I was physically assaulted by a coworker in 2005. What the agency, Southeast RCAP, decided to do with that is particularly shameful. While I was actively ill, and fully at the mercy of my mental disorders, Southeast RCAP asked me to sign a contract releasing me from my duties. Depending on the 'goodwill' of the then current CEO, Mary C. Terry, and lost in the world of mental illness, with no one to advise or help me, I signed that contract. The firm of Woods, Rogers and Hazelgrove enforces that contract to this day.

It says: that they may tell any future employer that I was fired for failing to show up for work after my assault. Only they don't have to mention the assault. Any damage sustained by me during an assault was 'my own problem.' And no responsibility of theirs.

My appeals to Southeast RCAP and Woods, Rogers, and Hazelgrove for mercy and some fairness in this matter is met with, "She (that is, me) signed the contract, and enforce it we will until the end of time." Or, translated, Tough Shit.

There are always two sides of the story, you may be thinking. But there is truly only that. I tried to interest person after person in my assault: lawyers, the media, the police, the District Attorney's office. No one gives a rat's rear end about my story, from that day to this. In fact, the Roanoke District Attorney's office helped the Agency, by sweeping the whole thing under an ugly rug.

So I live with it, and you do too, make no mistake.

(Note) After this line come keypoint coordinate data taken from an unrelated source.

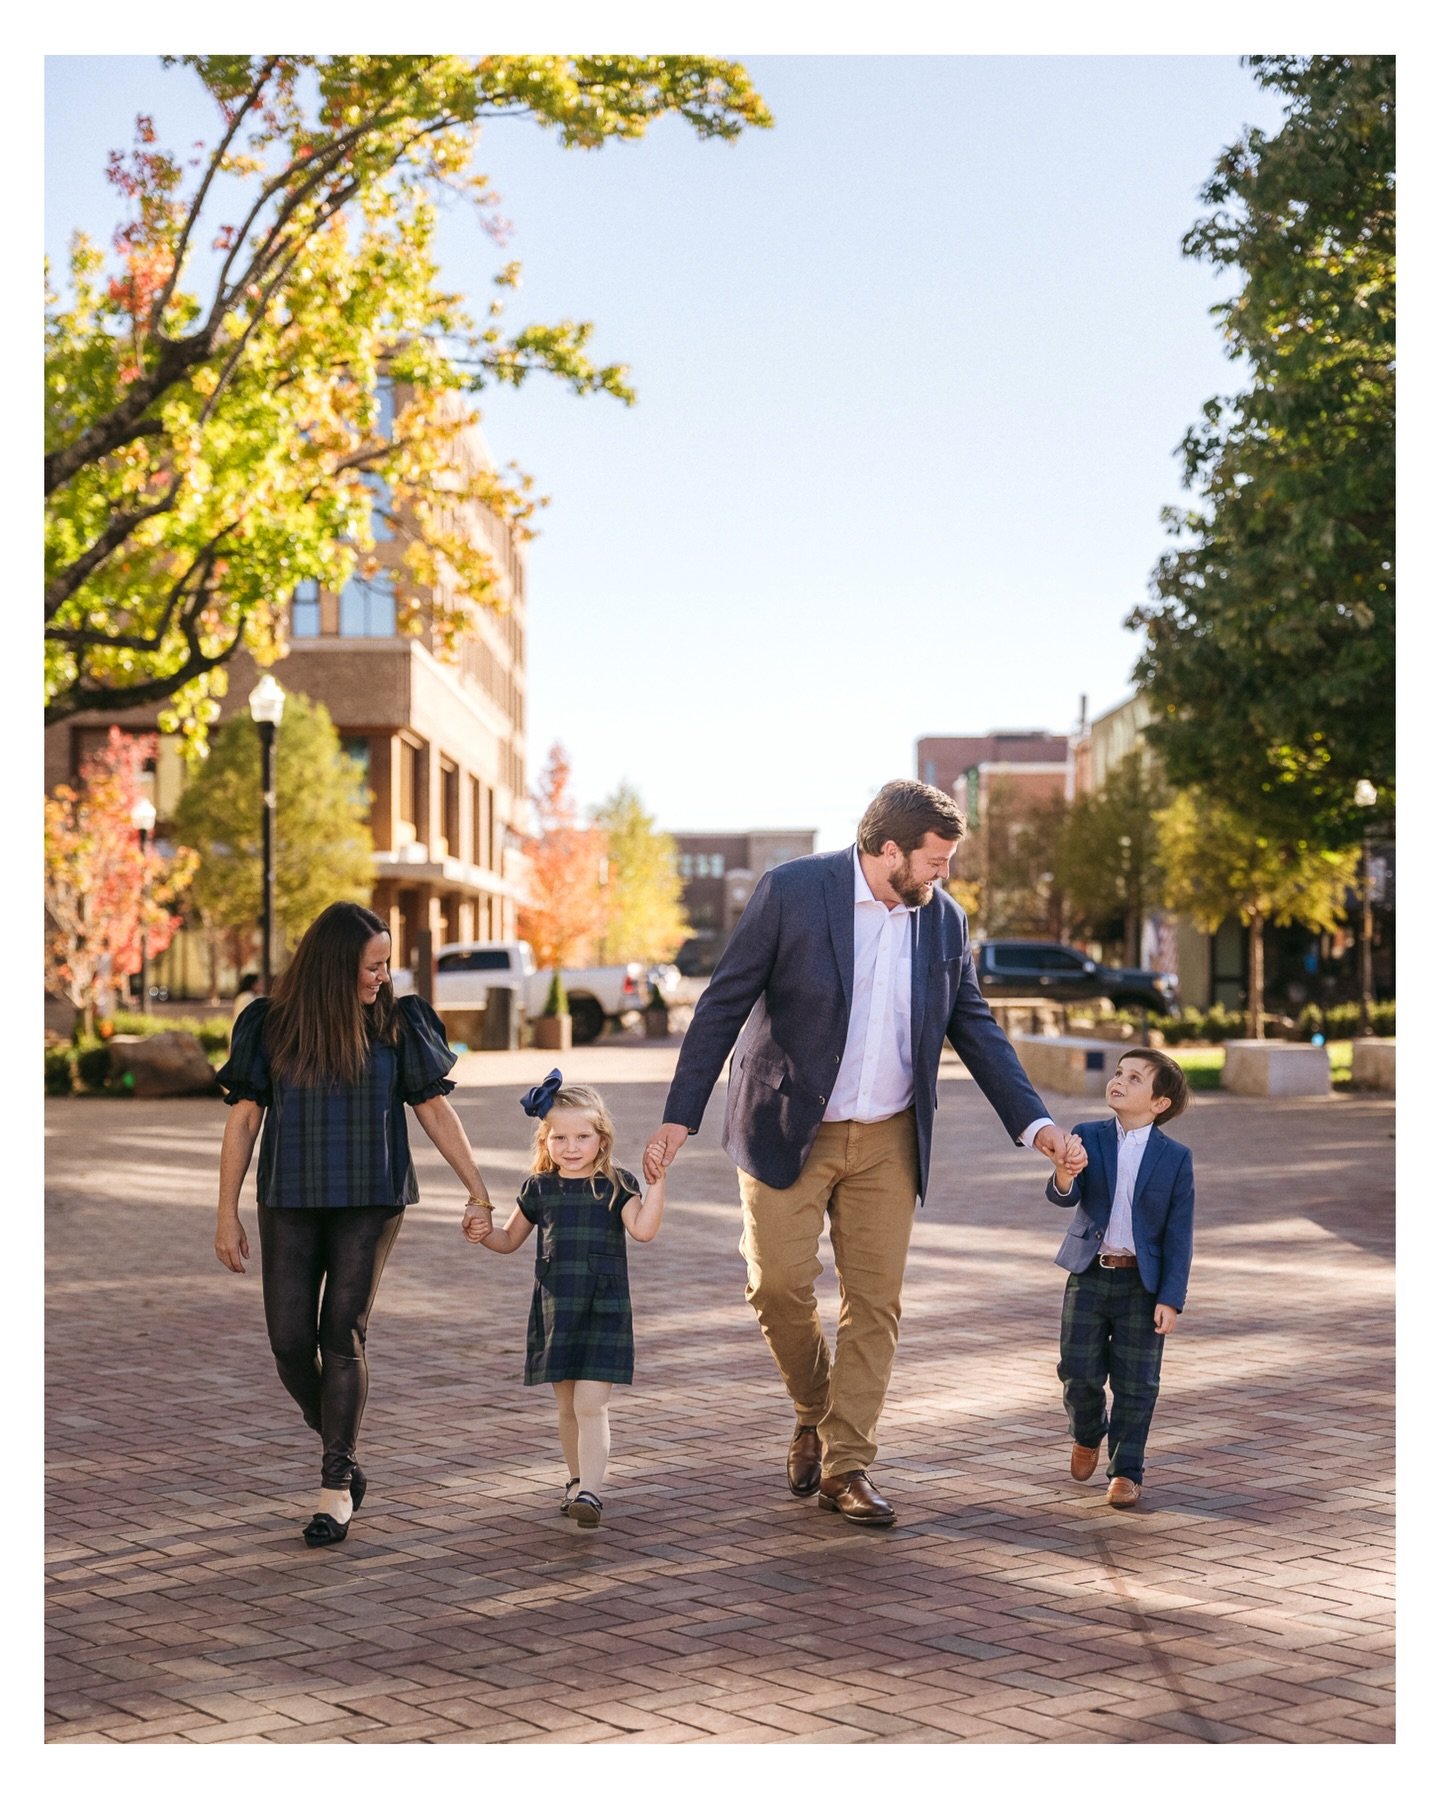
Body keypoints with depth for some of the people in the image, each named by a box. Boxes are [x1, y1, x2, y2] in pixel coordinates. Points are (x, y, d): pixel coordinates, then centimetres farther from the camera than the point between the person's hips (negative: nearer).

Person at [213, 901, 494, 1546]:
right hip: (289, 1203, 1)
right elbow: (244, 1119, 2)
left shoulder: (397, 1023, -1)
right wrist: (228, 1214, 1)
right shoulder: (271, 1025, -2)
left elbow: (435, 1110, 3)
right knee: (290, 1341, -2)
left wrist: (478, 1191, 0)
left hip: (369, 1202, -1)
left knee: (342, 1336, -5)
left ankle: (335, 1486, 3)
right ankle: (339, 1453, 22)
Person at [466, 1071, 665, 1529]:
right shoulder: (539, 1189, 6)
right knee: (567, 1407, 13)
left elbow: (643, 1230, -17)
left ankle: (589, 1491, -20)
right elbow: (510, 1240, 18)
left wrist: (658, 1181, -24)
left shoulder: (616, 1186, -2)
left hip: (604, 1310, -3)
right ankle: (577, 1479, 30)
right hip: (555, 1310, 3)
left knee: (591, 1405, -13)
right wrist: (483, 1232, -2)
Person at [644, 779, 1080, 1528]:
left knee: (875, 1300, 1)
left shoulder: (943, 918, 1)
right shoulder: (790, 892, -13)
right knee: (779, 1284, -6)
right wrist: (680, 1116, -13)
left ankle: (845, 1465, 10)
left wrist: (1033, 1122, -1)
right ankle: (814, 1412, 22)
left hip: (887, 1140, 4)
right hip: (787, 1130, -3)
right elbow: (724, 1004, -10)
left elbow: (974, 1025, 9)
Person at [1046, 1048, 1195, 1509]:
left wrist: (1170, 1299, -10)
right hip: (1089, 1276, 1)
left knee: (1136, 1382, 3)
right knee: (1078, 1372, 5)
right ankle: (1087, 1435, 35)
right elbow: (1062, 1196, -16)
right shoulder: (1088, 1139, -2)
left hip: (1142, 1284, -1)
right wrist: (1066, 1174, -40)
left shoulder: (1175, 1158, -5)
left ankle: (1126, 1470, 17)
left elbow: (1179, 1235, -4)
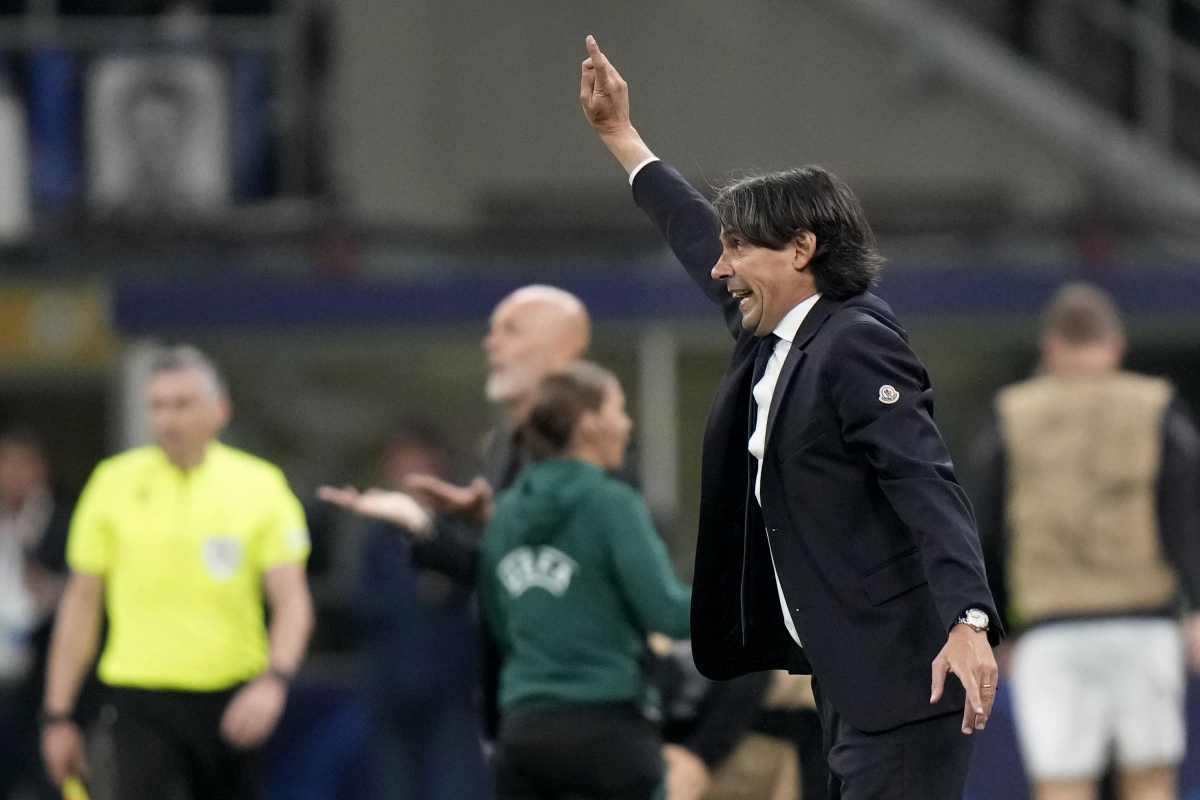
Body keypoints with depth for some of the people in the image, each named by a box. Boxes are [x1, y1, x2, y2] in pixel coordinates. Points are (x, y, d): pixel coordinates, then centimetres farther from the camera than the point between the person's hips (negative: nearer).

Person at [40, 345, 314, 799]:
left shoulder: (259, 486, 0)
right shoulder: (114, 484, 2)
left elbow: (292, 601, -4)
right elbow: (82, 603, 6)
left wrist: (274, 681, -22)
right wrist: (58, 714, 3)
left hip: (233, 705, 1)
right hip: (140, 701, -1)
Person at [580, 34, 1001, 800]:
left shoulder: (855, 345, -13)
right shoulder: (774, 338, 14)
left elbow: (929, 488, -22)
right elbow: (701, 239, 31)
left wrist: (967, 622, -35)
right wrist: (619, 134, 39)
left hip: (903, 673, -10)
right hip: (850, 676, 10)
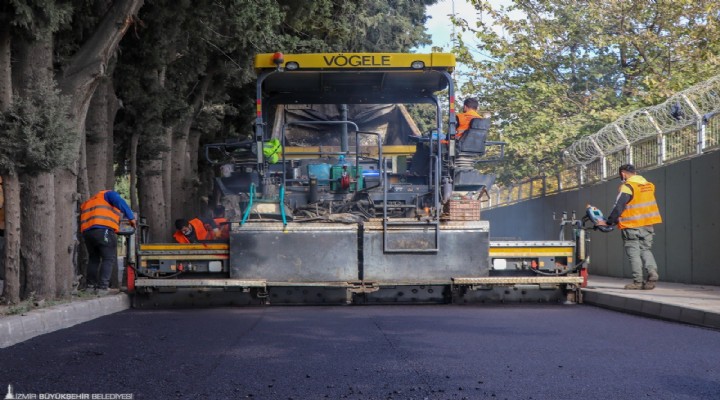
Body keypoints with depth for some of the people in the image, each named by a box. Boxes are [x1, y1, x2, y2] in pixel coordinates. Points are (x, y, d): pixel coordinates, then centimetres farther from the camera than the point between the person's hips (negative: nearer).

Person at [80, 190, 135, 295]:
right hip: (103, 230, -7)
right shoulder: (108, 194, 15)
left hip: (86, 231, 7)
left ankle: (91, 285, 21)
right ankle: (102, 287, -12)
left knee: (93, 258, 21)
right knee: (108, 259, -2)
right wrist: (131, 217, -6)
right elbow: (120, 202, -4)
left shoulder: (87, 203, 36)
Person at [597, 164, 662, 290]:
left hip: (632, 226, -6)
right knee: (646, 250, 15)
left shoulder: (627, 186, -13)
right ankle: (652, 272, -6)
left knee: (633, 253, 1)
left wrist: (608, 222, -8)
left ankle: (638, 281, -2)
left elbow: (618, 207, -16)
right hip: (648, 225, 6)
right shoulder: (648, 185, 9)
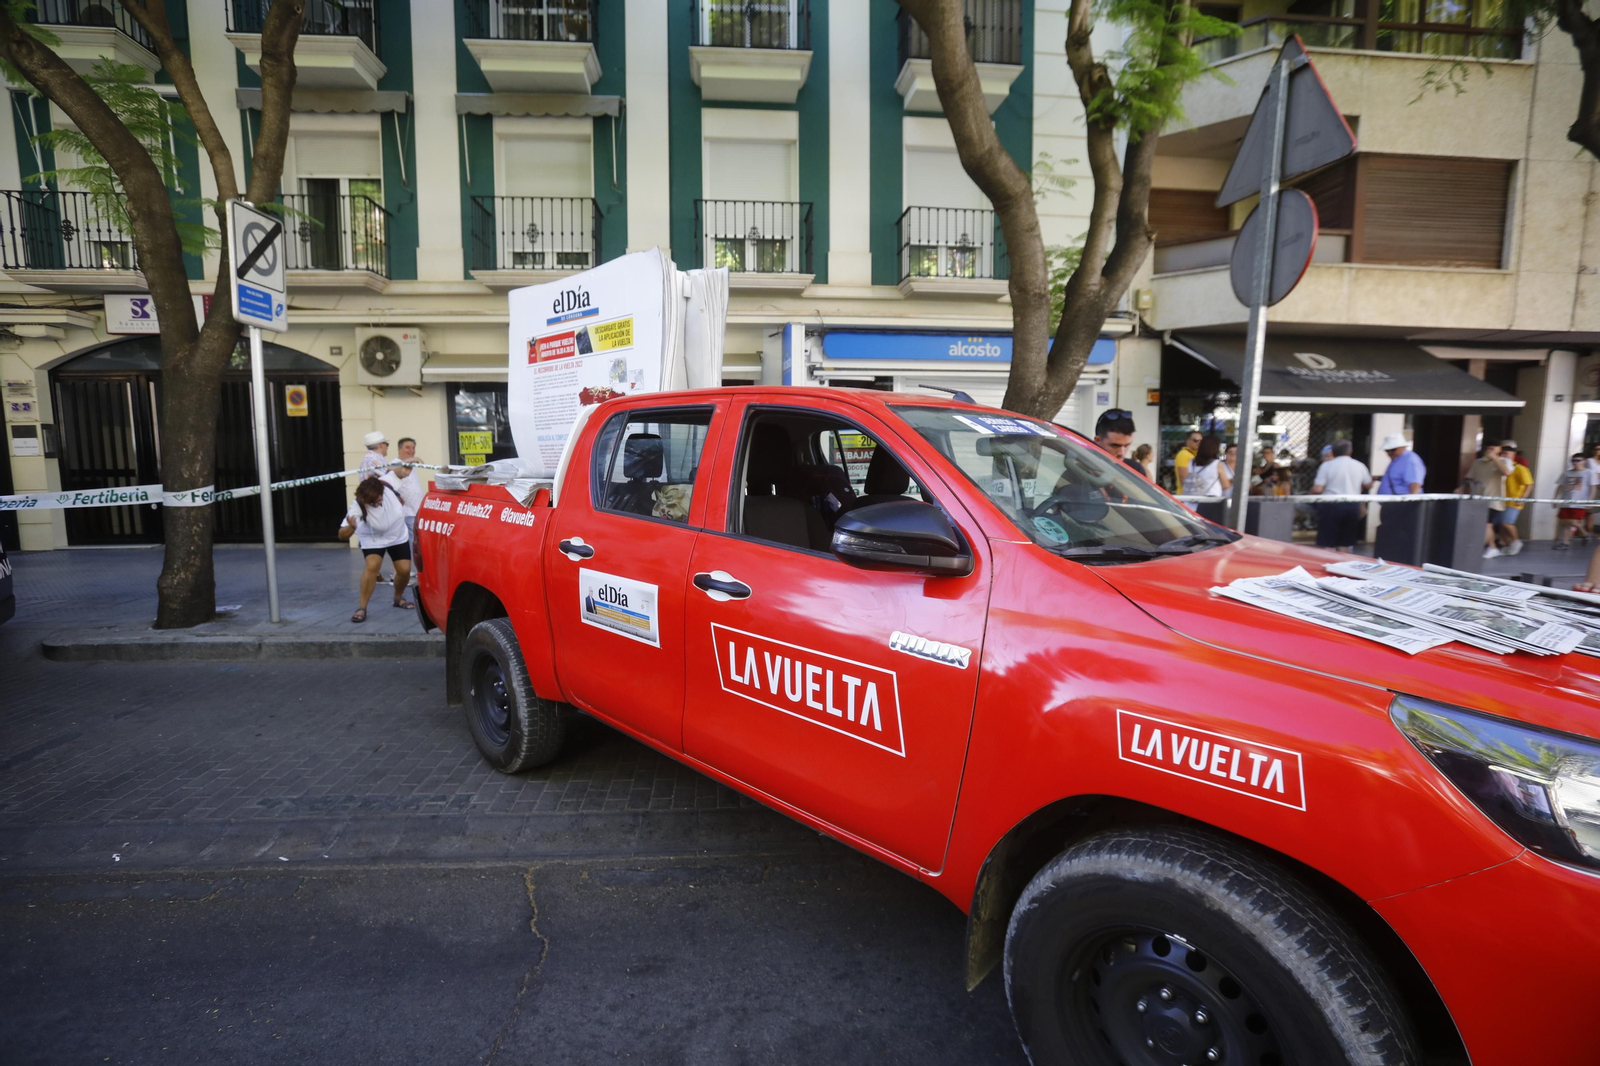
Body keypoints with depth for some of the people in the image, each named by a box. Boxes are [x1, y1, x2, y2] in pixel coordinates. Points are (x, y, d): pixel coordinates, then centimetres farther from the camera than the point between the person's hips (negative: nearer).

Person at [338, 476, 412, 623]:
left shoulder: (388, 485, -31)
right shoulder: (357, 507, -37)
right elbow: (342, 536, -41)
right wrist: (351, 527, -63)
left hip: (398, 536, 3)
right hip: (373, 539, -3)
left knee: (405, 570, -3)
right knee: (372, 566, -26)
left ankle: (398, 598, 27)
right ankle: (362, 608, -15)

I don't like the conclusions that I come to every morning. And every morning I reluctantly take my anti-Evil pills. I swallow them, and my pride as a hard worker. I lump the letters I get from Woods, Rogers, telling me to stick it where the sun don't shine. I can live with rape, everyone knows that a despicable act. But I cannot live with the rape of my reputation, so easily.

So the bitterness breaks through, and there is my core, and all the attention of my ire and resentment. There sits my hatred of a formerly worthy charity. And the inattention of the world, is too much.